- _EXERCISE BRIEF_
What is the number of lines in the data that hold the string "from"? Reply with that number only.

*** Block opens ***

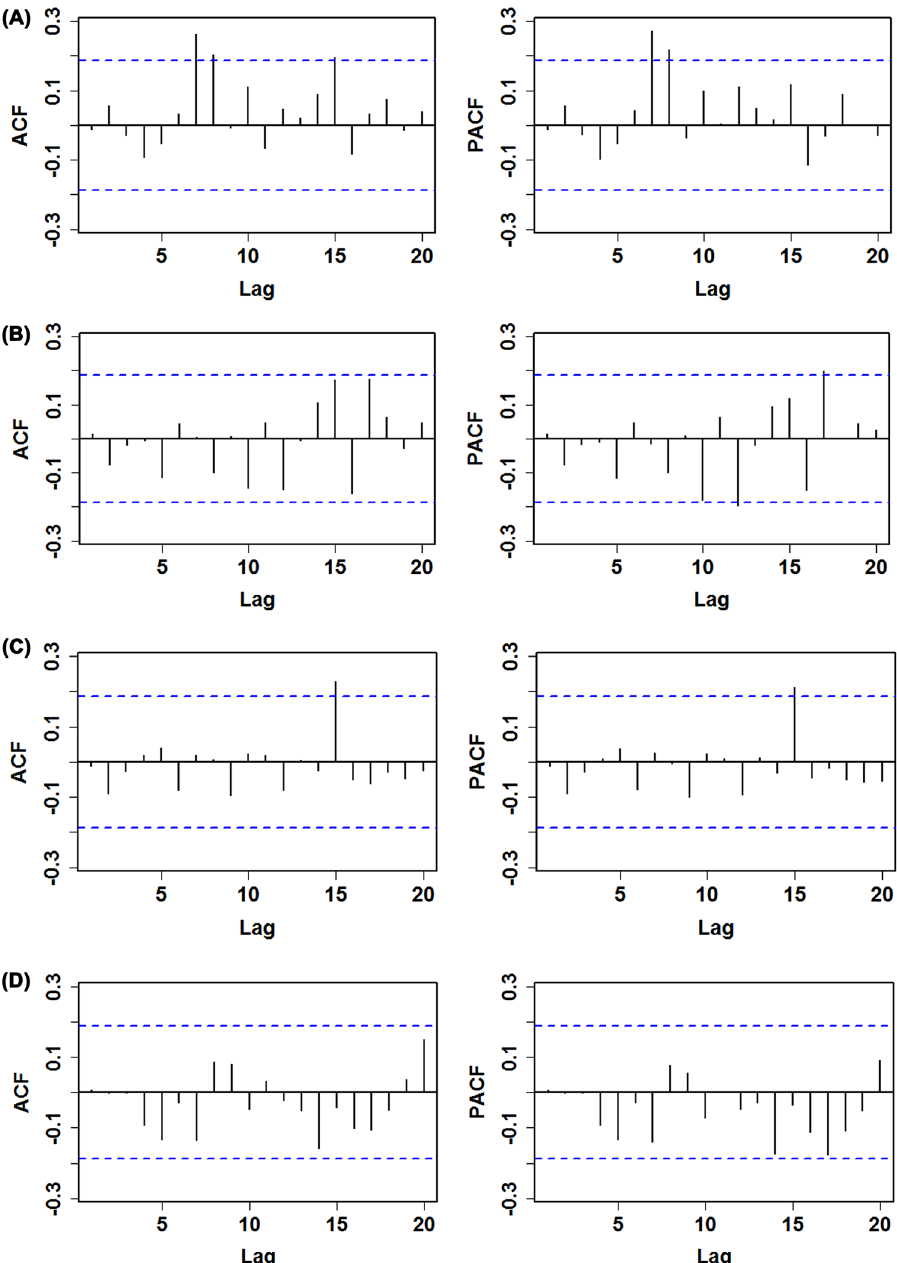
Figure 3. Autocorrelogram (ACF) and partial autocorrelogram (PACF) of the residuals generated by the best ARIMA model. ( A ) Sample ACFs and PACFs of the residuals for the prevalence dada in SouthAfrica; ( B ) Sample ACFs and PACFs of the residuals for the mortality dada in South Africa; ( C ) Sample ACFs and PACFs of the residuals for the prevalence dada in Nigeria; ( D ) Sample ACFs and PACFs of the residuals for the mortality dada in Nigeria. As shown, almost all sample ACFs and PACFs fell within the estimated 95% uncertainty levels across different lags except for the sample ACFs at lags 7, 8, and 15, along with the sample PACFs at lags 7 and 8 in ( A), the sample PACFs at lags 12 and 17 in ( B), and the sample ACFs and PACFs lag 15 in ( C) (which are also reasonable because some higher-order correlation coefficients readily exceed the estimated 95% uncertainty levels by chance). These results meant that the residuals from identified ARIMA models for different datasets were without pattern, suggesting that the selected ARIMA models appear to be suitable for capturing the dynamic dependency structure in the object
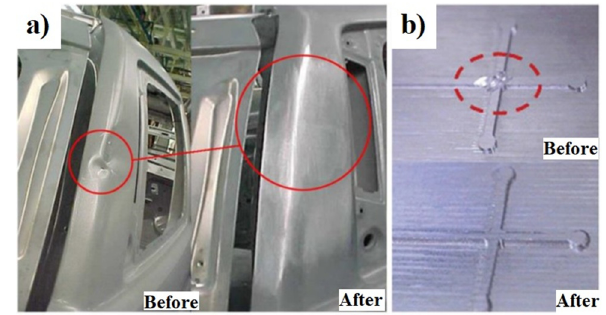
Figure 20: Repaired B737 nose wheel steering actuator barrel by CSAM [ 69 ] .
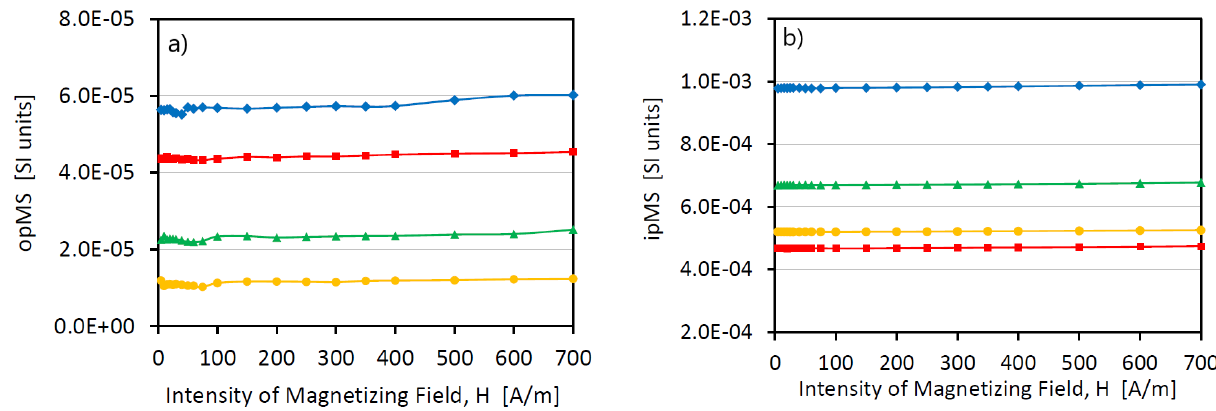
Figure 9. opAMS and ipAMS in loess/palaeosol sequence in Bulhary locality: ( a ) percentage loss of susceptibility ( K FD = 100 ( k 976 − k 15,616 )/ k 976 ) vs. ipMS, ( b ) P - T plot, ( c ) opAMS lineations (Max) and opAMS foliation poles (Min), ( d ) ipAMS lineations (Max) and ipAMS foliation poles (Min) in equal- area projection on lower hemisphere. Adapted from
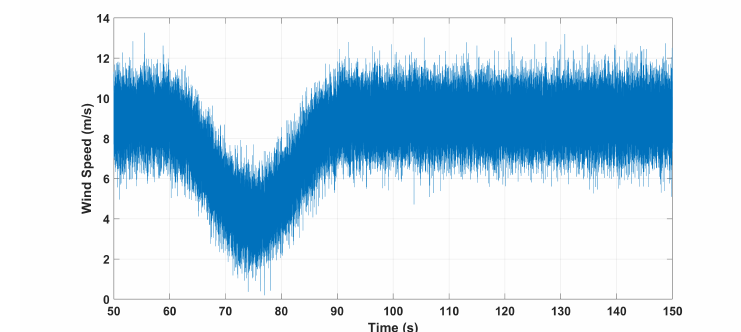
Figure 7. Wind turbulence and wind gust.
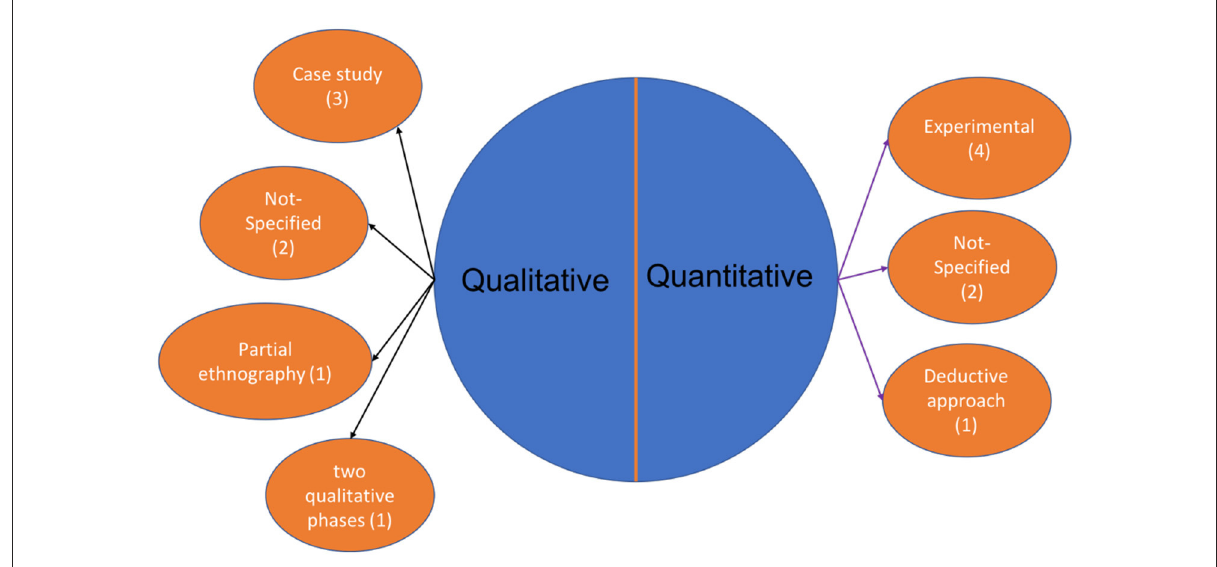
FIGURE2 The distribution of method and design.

*** Block closes ***

- _RESPONSE TO THE TASK_
2